NetBSD Problem Report #59808

From www@netbsd.org  Sun Nov 30 11:32:15 2025
Return-Path: <www@netbsd.org>
Received: from mail.netbsd.org (mail.netbsd.org [199.233.217.200])
	(using TLSv1.3 with cipher TLS_AES_256_GCM_SHA384 (256/256 bits)
	 key-exchange X25519 server-signature RSA-PSS (2048 bits)
	 client-signature RSA-PSS (2048 bits))
	(Client CN "mail.NetBSD.org", Issuer "mail.NetBSD.org CA" (not verified))
	by mollari.NetBSD.org (Postfix) with ESMTPS id 447081A9239
	for <gnats-bugs@gnats.NetBSD.org>; Sun, 30 Nov 2025 11:32:15 +0000 (UTC)
Message-Id: <20251130113214.482431A923A@mollari.NetBSD.org>
Date: Sun, 30 Nov 2025 11:32:14 +0000 (UTC)
From: twaldmann@thinkmo.de
Reply-To: twaldmann@thinkmo.de
To: gnats-bugs@NetBSD.org
Subject: random python3 process crashes in NetBSD VMs
X-Send-Pr-Version: www-1.0

>Number:         59808
>Notify-List:    riastradh@NetBSD.org
>Category:       pkg
>Synopsis:       random python3 process crashes in NetBSD VMs
>Confidential:   no
>Severity:       serious
>Priority:       medium
>Responsible:    port-amd64-maintainer
>State:          open
>Class:          sw-bug
>Submitter-Id:   net
>Arrival-Date:   Sun Nov 30 11:35:00 +0000 2025
>Closed-Date:    
>Last-Modified:  Tue Jan 20 11:28:08 +0000 2026
>Originator:     Thomas Waldmann
>Release:        10.1
>Organization:
borgbackup.org
>Environment:
>Description:
We are seeing frequent Python3 process crashes only in NetBSD VMs. The same testsuite never has any such gw process crashes on Linux, macOS (not in a VM) or OpenBSD, FreeBSD or Haiku (running in same kind of VM).

Currently, this happens on GitHub actions runner machines (VMs based on Linux + kvm), but I have seen the same thing also on local Linux + virtualbox VMs with NetBSD.

It happens now on 10.1, but I have also seen this on 9.x since a long time.

It crashes randomly in some unit tests, for example:

________________________ src/borg/testsuite/archiver.py ________________________
[gw0] netbsd10 -- Python 3.11.13 /home/runner/work/borg/borg/.tox/py311-none/bin/python
worker 'gw0' crashed while running 'src/borg/testsuite/archiver.py::ArchiverTestCase::test_extract_with_pattern'

>How-To-Repeat:
Run the borgbackup tox tests in a NetBSD VM (crashes are quite frequent, but might need multiple runs to see).

### MATERIAL PROVIDED
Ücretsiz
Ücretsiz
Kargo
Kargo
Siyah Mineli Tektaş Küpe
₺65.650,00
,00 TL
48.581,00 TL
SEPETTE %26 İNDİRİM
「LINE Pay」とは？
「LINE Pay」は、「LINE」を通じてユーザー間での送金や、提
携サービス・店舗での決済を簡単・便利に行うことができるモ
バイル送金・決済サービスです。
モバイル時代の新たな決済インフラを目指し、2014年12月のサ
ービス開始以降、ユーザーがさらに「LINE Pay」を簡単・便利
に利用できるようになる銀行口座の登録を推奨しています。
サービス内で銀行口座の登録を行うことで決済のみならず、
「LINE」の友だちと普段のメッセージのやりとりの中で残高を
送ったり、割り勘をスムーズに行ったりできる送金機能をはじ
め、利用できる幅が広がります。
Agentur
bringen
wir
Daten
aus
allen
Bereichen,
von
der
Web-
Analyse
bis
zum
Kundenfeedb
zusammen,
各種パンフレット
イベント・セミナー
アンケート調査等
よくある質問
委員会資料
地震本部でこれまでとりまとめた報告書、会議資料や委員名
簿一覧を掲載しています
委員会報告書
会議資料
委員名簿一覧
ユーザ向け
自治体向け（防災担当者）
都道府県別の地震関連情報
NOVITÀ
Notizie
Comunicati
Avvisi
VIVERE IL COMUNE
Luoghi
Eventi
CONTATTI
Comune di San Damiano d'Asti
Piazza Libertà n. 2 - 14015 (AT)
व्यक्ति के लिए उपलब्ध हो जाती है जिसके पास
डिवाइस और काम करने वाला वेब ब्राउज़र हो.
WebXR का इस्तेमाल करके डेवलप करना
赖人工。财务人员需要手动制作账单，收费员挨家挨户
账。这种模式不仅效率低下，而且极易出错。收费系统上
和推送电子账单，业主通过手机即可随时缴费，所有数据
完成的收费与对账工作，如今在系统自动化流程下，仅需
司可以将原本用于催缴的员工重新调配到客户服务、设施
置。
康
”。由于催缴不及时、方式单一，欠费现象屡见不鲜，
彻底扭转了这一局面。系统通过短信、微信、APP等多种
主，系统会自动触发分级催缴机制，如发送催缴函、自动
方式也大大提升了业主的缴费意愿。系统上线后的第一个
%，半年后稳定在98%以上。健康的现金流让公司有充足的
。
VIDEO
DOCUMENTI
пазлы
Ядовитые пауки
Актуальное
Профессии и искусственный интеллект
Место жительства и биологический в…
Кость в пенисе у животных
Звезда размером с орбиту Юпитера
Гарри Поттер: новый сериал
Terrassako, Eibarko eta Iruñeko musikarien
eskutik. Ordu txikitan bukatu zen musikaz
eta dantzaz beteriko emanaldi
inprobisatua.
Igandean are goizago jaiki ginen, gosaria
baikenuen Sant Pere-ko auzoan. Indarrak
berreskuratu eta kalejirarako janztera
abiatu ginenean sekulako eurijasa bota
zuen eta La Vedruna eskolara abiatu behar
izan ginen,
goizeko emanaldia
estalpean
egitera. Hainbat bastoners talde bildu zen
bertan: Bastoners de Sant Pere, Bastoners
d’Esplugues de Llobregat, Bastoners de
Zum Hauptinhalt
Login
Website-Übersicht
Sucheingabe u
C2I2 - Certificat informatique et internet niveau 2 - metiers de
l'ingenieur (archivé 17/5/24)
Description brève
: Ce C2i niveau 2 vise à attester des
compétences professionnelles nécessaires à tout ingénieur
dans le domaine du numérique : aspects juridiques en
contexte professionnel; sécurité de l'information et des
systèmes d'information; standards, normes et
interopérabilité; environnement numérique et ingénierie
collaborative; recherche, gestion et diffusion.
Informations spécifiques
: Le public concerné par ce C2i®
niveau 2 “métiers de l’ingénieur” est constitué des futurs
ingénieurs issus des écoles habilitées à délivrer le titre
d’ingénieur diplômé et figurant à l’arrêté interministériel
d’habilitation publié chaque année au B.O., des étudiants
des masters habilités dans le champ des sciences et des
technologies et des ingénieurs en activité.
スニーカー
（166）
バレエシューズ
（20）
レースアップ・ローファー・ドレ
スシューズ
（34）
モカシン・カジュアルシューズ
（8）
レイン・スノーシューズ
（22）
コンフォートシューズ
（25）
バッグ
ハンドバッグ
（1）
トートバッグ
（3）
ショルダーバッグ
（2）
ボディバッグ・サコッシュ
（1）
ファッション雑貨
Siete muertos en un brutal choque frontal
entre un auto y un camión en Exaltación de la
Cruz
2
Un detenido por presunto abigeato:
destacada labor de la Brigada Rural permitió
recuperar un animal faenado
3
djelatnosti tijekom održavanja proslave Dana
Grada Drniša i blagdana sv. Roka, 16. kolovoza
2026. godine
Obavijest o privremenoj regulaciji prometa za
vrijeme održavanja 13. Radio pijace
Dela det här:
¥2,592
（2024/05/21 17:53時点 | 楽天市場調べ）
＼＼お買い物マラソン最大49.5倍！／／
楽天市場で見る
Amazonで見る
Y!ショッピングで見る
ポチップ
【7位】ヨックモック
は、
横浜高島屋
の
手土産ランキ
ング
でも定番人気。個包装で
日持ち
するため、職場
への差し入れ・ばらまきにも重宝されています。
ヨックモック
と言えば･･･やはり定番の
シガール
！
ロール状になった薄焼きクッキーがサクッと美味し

### DIRECTIONS
A) Copy the entries exactly, starting at their first line and ending after the line that contains "व्यक्ति के लिए उपलब्ध हो जाती है जिसके पास", with both of those lines included.
B) Extend the NetBSD problem report on random Python 3 process crashes, picking up right after its final line.

### ANSWERS TO THE TASKS
A)
Ücretsiz
Ücretsiz
Kargo
Kargo
Siyah Mineli Tektaş Küpe
₺65.650,00
,00 TL
48.581,00 TL
SEPETTE %26 İNDİRİM
「LINE Pay」とは？
「LINE Pay」は、「LINE」を通じてユーザー間での送金や、提
携サービス・店舗での決済を簡単・便利に行うことができるモ
バイル送金・決済サービスです。
モバイル時代の新たな決済インフラを目指し、2014年12月のサ
ービス開始以降、ユーザーがさらに「LINE Pay」を簡単・便利
に利用できるようになる銀行口座の登録を推奨しています。
サービス内で銀行口座の登録を行うことで決済のみならず、
「LINE」の友だちと普段のメッセージのやりとりの中で残高を
送ったり、割り勘をスムーズに行ったりできる送金機能をはじ
め、利用できる幅が広がります。
Agentur
bringen
wir
Daten
aus
allen
Bereichen,
von
der
Web-
Analyse
bis
zum
Kundenfeedb
zusammen,
各種パンフレット
イベント・セミナー
アンケート調査等
よくある質問
委員会資料
地震本部でこれまでとりまとめた報告書、会議資料や委員名
簿一覧を掲載しています
委員会報告書
会議資料
委員名簿一覧
ユーザ向け
自治体向け（防災担当者）
都道府県別の地震関連情報
NOVITÀ
Notizie
Comunicati
Avvisi
VIVERE IL COMUNE
Luoghi
Eventi
CONTATTI
Comune di San Damiano d'Asti
Piazza Libertà n. 2 - 14015 (AT)
व्यक्ति के लिए उपलब्ध हो जाती है जिसके पास

B)
>Fix:

>Release-Note:

>Audit-Trail:

State-Changed-From-To: open->feedback
State-Changed-By: riastradh@NetBSD.org
State-Changed-When: Sun, 30 Nov 2025 14:00:57 +0000
State-Changed-Why:
What is the crash?  Is gw0 a process running that terminates on a
signal or something, or is gw0 a VM and the kernel crashes with some
console output, or what?  Is there any output you can share?  Is there
a core dump?


From: twaldmann@thinkmo.de
To: gnats-bugs@netbsd.org, port-amd64-maintainer@netbsd.org,
 pkgsrc-bugs@netbsd.org, gnats-admin@netbsd.org, riastradh@NetBSD.org,
 twaldmann@thinkmo.de
Cc: 
Subject: Re: pkg/59808 (random python3 process crashes in NetBSD VMs)
Date: Sun, 30 Nov 2025 16:59:09 +0100

 > What is the crash?  Is gw0 a process running that terminates on a
 > signal or something, or is gw0 a VM and the kernel crashes with some
 > console output, or what?

 That is an error message from a tox / pytest-xdist run. It's a python 
 based test runner that parallelizes by creating some python worker 
 processes (it calls them gwN) and then dispatches python tests to these 
 workers.

 So I suspect the gw process has crashed.

 > Is there any output you can share?  Is there a core dump?

 Currently I don't have anything more. It's hard to debug on the github 
 runners, but I can also run a netbsd vagrant virtualbox VM locally and 
 reproduce if you like.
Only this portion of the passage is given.